-------- Data shown --------

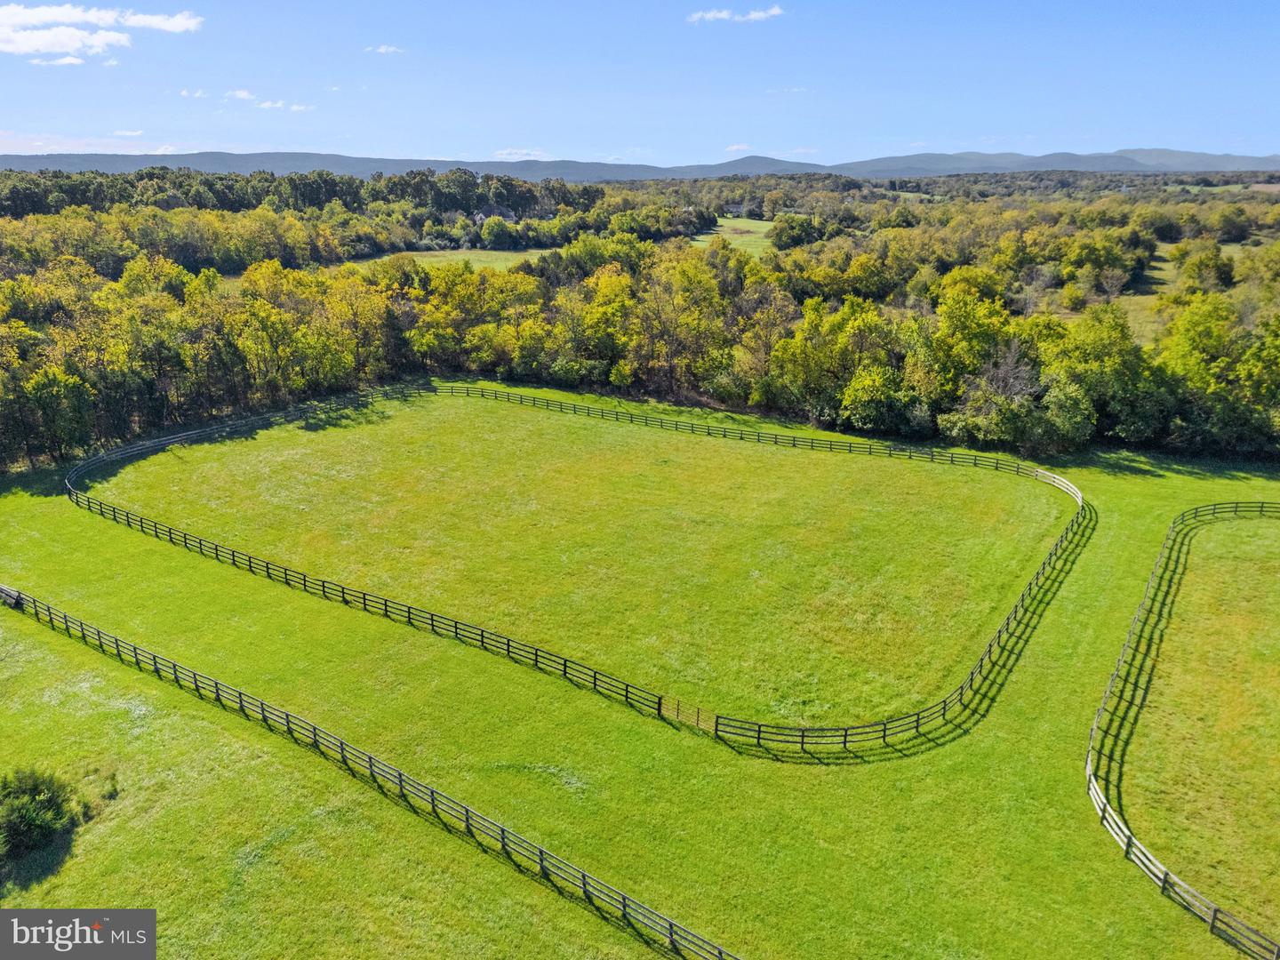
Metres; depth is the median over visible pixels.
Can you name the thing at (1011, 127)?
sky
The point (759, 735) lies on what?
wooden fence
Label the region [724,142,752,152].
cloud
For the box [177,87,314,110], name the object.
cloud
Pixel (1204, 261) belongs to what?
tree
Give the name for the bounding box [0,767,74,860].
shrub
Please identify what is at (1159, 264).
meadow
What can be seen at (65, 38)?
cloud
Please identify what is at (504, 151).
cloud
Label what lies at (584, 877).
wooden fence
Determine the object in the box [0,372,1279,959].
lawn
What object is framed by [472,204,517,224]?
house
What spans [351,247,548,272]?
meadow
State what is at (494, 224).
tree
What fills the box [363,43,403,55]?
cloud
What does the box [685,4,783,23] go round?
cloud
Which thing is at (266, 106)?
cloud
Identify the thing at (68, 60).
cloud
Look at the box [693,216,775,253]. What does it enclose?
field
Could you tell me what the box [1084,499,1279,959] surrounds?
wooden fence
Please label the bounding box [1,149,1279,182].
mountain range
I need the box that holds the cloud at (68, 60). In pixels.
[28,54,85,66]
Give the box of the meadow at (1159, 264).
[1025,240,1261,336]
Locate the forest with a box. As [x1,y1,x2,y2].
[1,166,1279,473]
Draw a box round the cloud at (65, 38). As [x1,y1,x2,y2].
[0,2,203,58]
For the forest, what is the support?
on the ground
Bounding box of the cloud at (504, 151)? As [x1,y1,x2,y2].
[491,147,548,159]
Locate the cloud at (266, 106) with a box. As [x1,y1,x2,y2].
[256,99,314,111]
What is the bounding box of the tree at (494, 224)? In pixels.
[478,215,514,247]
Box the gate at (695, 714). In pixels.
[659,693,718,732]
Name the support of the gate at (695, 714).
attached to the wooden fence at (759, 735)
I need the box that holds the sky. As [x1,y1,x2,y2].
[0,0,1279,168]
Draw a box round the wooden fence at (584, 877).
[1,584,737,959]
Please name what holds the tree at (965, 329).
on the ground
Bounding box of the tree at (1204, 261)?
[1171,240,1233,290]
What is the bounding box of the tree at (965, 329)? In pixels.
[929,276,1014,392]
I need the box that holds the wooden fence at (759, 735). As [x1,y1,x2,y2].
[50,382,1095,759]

--------

The whole listing, minus its images, should be repeated exactly.

# Output below
Metres; depth is the median over visible pixels.
Can you name the thing at (1011, 127)?
sky
The point (759, 735) lies on what?
wooden fence
Label the region [724,142,752,152].
cloud
For the box [177,87,314,110], name the object.
cloud
Pixel (1204, 261) belongs to what?
tree
Give the name for the bounding box [0,767,74,860].
shrub
Please identify what is at (1159, 264).
meadow
What can be seen at (65, 38)?
cloud
Please identify what is at (504, 151).
cloud
Label what lies at (584, 877).
wooden fence
Determine the object in the box [0,372,1279,959].
lawn
What object is framed by [472,204,517,224]?
house
What spans [351,247,548,272]?
meadow
State what is at (494, 224).
tree
What fills the box [363,43,403,55]?
cloud
What does the box [685,4,783,23] go round?
cloud
Which thing is at (266, 106)?
cloud
Identify the thing at (68, 60).
cloud
Look at the box [693,216,775,253]. What does it enclose?
field
Could you tell me what the box [1084,499,1279,959] surrounds?
wooden fence
Please label the bounding box [1,149,1279,182].
mountain range
I need the box that holds the cloud at (68, 60). In pixels.
[28,54,85,66]
Give the box of the meadow at (1159, 264).
[1025,240,1261,336]
Locate the forest with a box. As [x1,y1,x2,y2].
[1,166,1279,473]
Draw a box round the cloud at (65, 38). As [x1,y1,x2,y2].
[0,2,203,58]
For the forest, what is the support?
on the ground
Bounding box of the cloud at (504, 151)? As [x1,y1,x2,y2].
[491,147,548,159]
Locate the cloud at (266, 106) with a box. As [x1,y1,x2,y2].
[256,99,314,111]
What is the bounding box of the tree at (494, 224)? In pixels.
[478,215,514,247]
Box the gate at (695, 714). In pixels.
[659,693,718,732]
Name the support of the gate at (695, 714).
attached to the wooden fence at (759, 735)
I need the box that holds the sky. As [x1,y1,x2,y2].
[0,0,1279,168]
Draw a box round the wooden fence at (584, 877).
[1,584,737,959]
Please name what holds the tree at (965, 329).
on the ground
Bounding box of the tree at (1204, 261)?
[1171,240,1233,290]
What is the bounding box of the tree at (965, 329)? In pixels.
[929,276,1014,392]
I need the box that holds the wooden fence at (759, 735). As [x1,y1,x2,y2].
[50,382,1095,759]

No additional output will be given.